The announcement was the first confirmation by Iran that some of the al Qaeda members it is holding are Saudis. The handover has been sought for weeks by Saudi Arabia, which launched a crackdown on al Qaeda after the May 12 suicide bombings in the kingdom's capital, Riyadh. U.S. officials have said al Qaeda members in Iran had a role in that attack.

Iran has denied U.S. accusations that it's harboring al Qaeda, saying for weeks that it had members of the terror network in its prison but was still trying to identify them. It announced Monday that some had been identified, but did not release their names or say how many were in custody.

"Some of the identified al Qaeda members are Saudi nationals. We will hand them to our Saudi friends," Sabah Zanganeh, an adviser to Foreign Minister Kamal Kharrazi, told The Associated Press on Tuesday.

Zanganeh said no date has been set for the extradition, adding that the matter was discussed when the Saudi foreign minister visited Tehran last week.

Iran has said the al Qaeda figures it has in custody could not have been involved in the Riyadh attacks, which killed 34 people, because they were detained beforehand.

Zanganeh said the identity of the detainees was likely to be announced in the coming days.

Earlier this year, Iran said it had extradited more than 500 al Qaeda members to their countries of origin — including Arab, European and African countries.

Iranian officials argue they would be unlikely to support al Qaeda.

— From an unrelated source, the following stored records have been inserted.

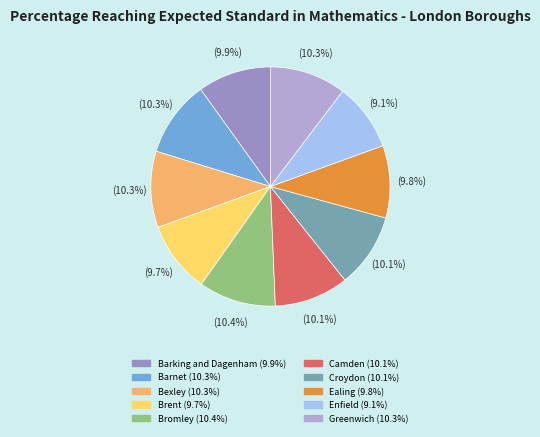

To the nearest percent, what portion does Croydon represent?

10%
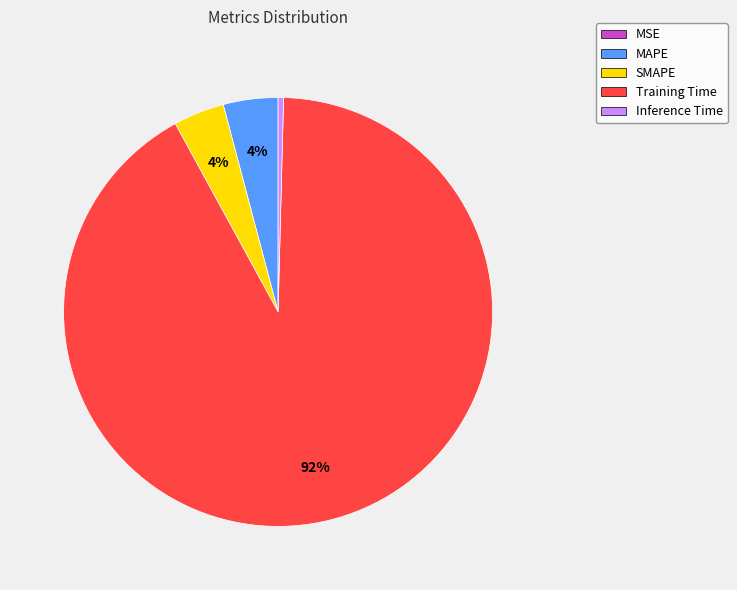

Is there a majority slice in this chart?

Yes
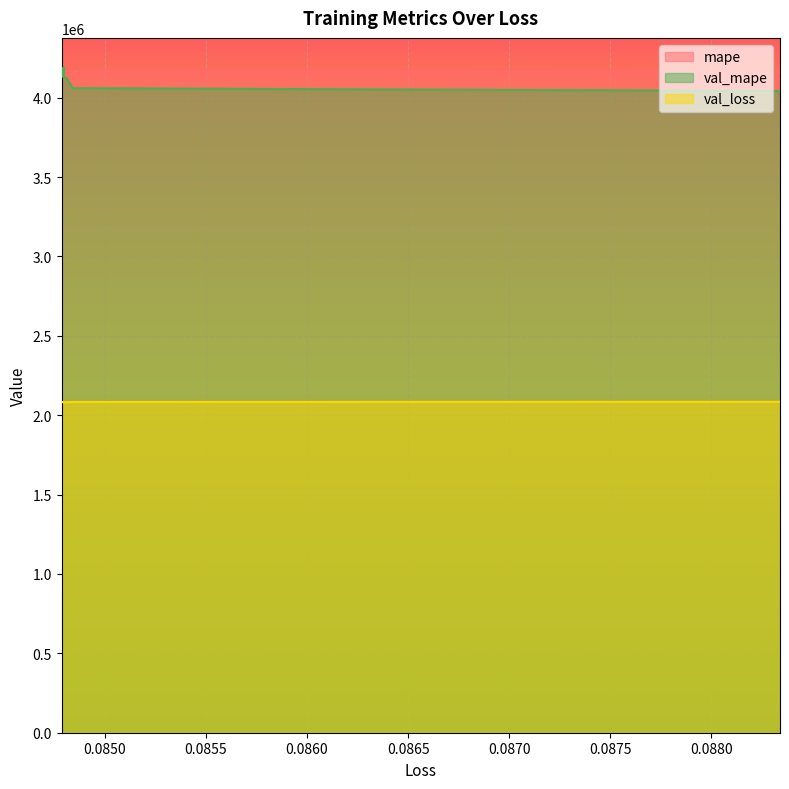

What is the total value across all series at 0.0847906693816185?

10403999.9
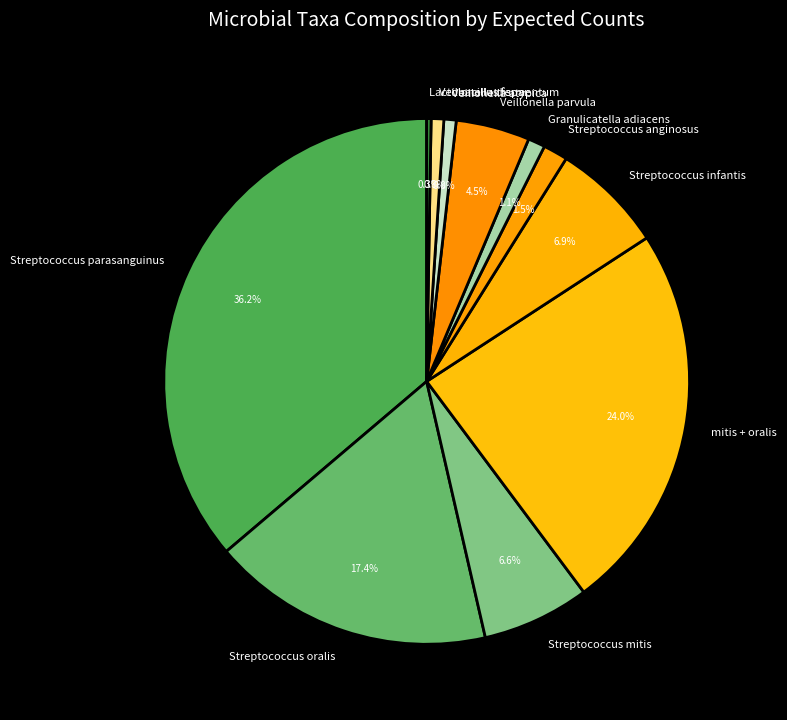

Is Veillonella atypica the majority of the pie?

No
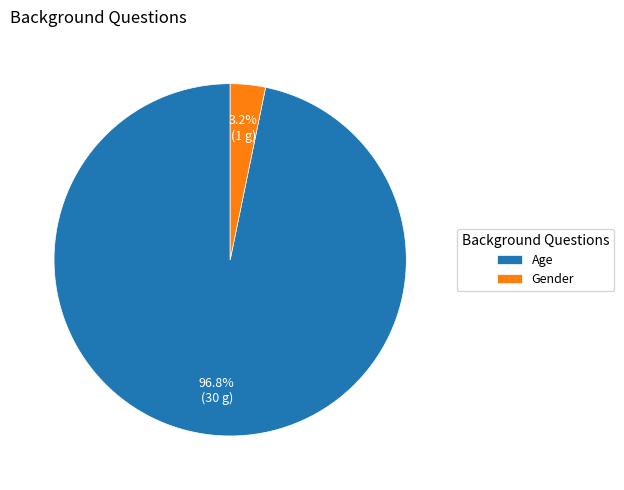

Which category has the smallest portion of the pie?

Gender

In the civil war in Afghanistan, Iran backed the Northern Alliance in its fight against the Qaeda-linked Taliban.

Still, many al Qaeda operatives are believed to have fled to Iran after the overthrow of the Taliban regime in neighboring Afghanistan in late 2001. Others are thought to have escaped into Pakistan, one of America's top allies in the region.

Those believed by the United States to be sheltering in Iran include Saif al Adel, once Osama bin Laden's chief of security; Mohammed al Masri, who ran the al Qaeda training camps in Afghanistan; and Abu Musab Zarqawi, the operational commander who Washington accuses of ties to Saddam Hussein.

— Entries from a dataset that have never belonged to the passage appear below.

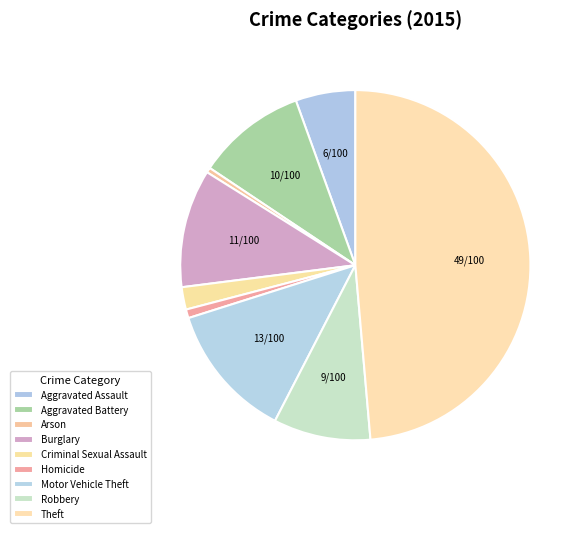

How many segments does this pie chart have?

9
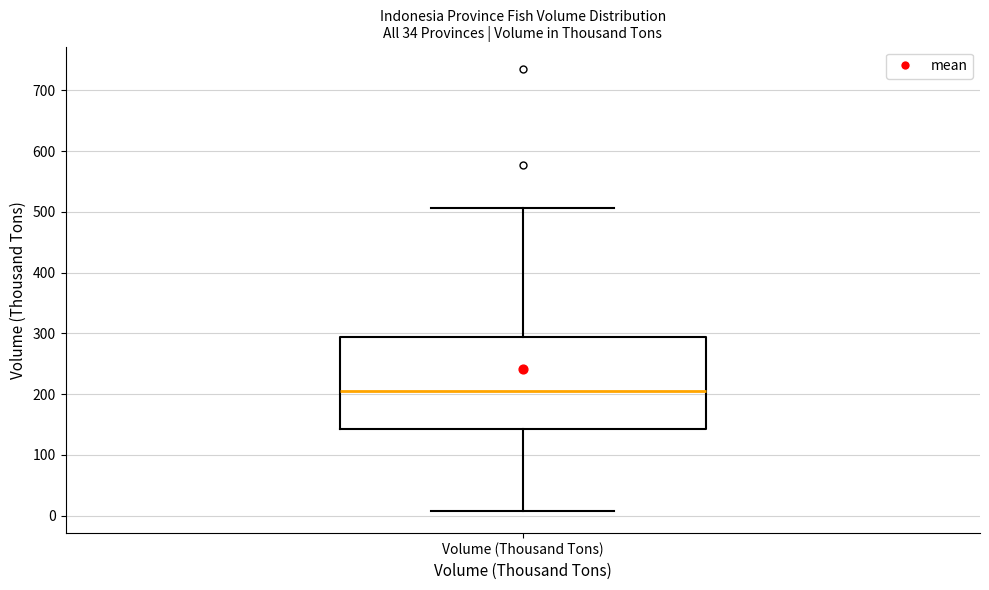

Where is the lower edge of the box for Volume (Thousand Tons) on the y-axis? The values are not printed on the chart, so give them approximately, as read against the axis.

140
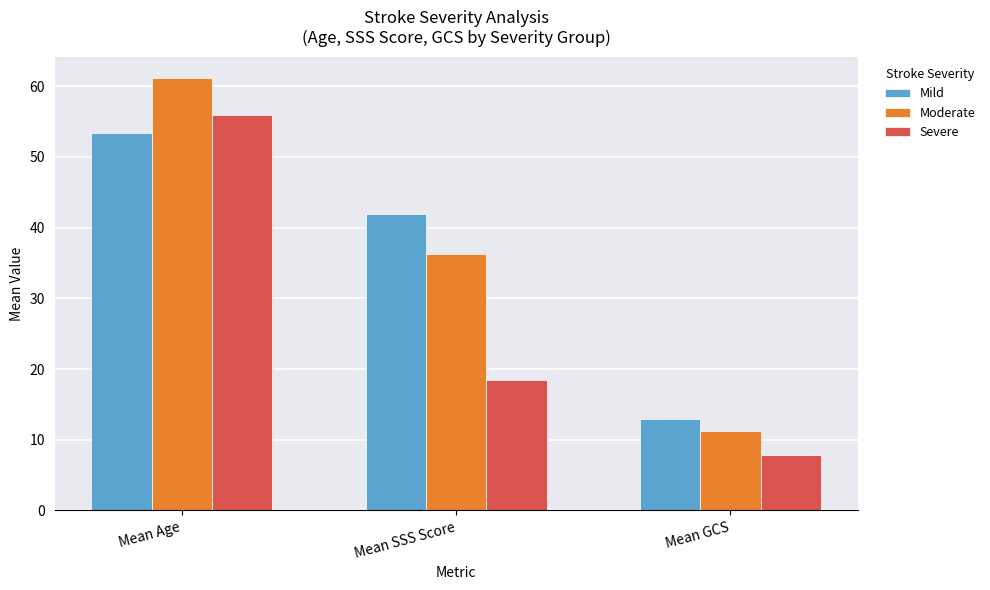

Is the value of Severe at Mean SSS Score greater than the value of Moderate at Mean SSS Score?

No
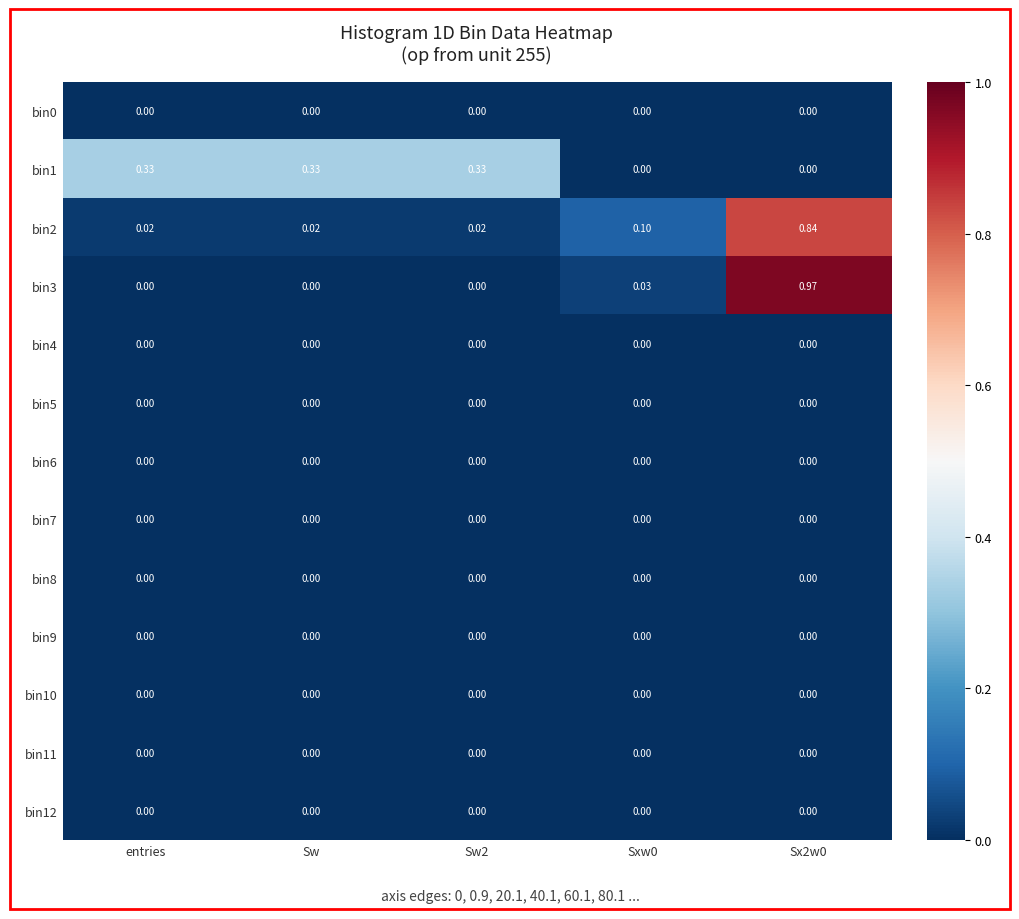

Reading left to right, what are all the values shown in this chart?

bin0: entries=0.0	Sw=0.0	Sw2=0.0	Sxw0=0.0	Sx2w0=0.0
bin1: entries=0.3	Sw=0.3	Sw2=0.3	Sxw0=0.0	Sx2w0=0.0
bin2: entries=0.0	Sw=0.0	Sw2=0.0	Sxw0=0.1	Sx2w0=0.8
bin3: entries=0.0	Sw=0.0	Sw2=0.0	Sxw0=0.0	Sx2w0=1.0
bin4: entries=0.0	Sw=0.0	Sw2=0.0	Sxw0=0.0	Sx2w0=0.0
bin5: entries=0.0	Sw=0.0	Sw2=0.0	Sxw0=0.0	Sx2w0=0.0
bin6: entries=0.0	Sw=0.0	Sw2=0.0	Sxw0=0.0	Sx2w0=0.0
bin7: entries=0.0	Sw=0.0	Sw2=0.0	Sxw0=0.0	Sx2w0=0.0
bin8: entries=0.0	Sw=0.0	Sw2=0.0	Sxw0=0.0	Sx2w0=0.0
bin9: entries=0.0	Sw=0.0	Sw2=0.0	Sxw0=0.0	Sx2w0=0.0
bin10: entries=0.0	Sw=0.0	Sw2=0.0	Sxw0=0.0	Sx2w0=0.0
bin11: entries=0.0	Sw=0.0	Sw2=0.0	Sxw0=0.0	Sx2w0=0.0
bin12: entries=0.0	Sw=0.0	Sw2=0.0	Sxw0=0.0	Sx2w0=0.0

The Qaeda figures allegedly hiding in Iran are just one of several points on which Washington and Tehran have clashed. The U.S. accuses Iran of interfering in postwar Iraq by stoking anti-American sentiment among Shiites, and has also accused Iran of running a clandestine nuclear weapons program.

When demonstrations broke out in Tehran this month against ruling hard-line clerics, President Bush expressed solidarity with the protesters. Some conservatives in the United States want the Bush administration to adopt a policy of regime change toward Iran.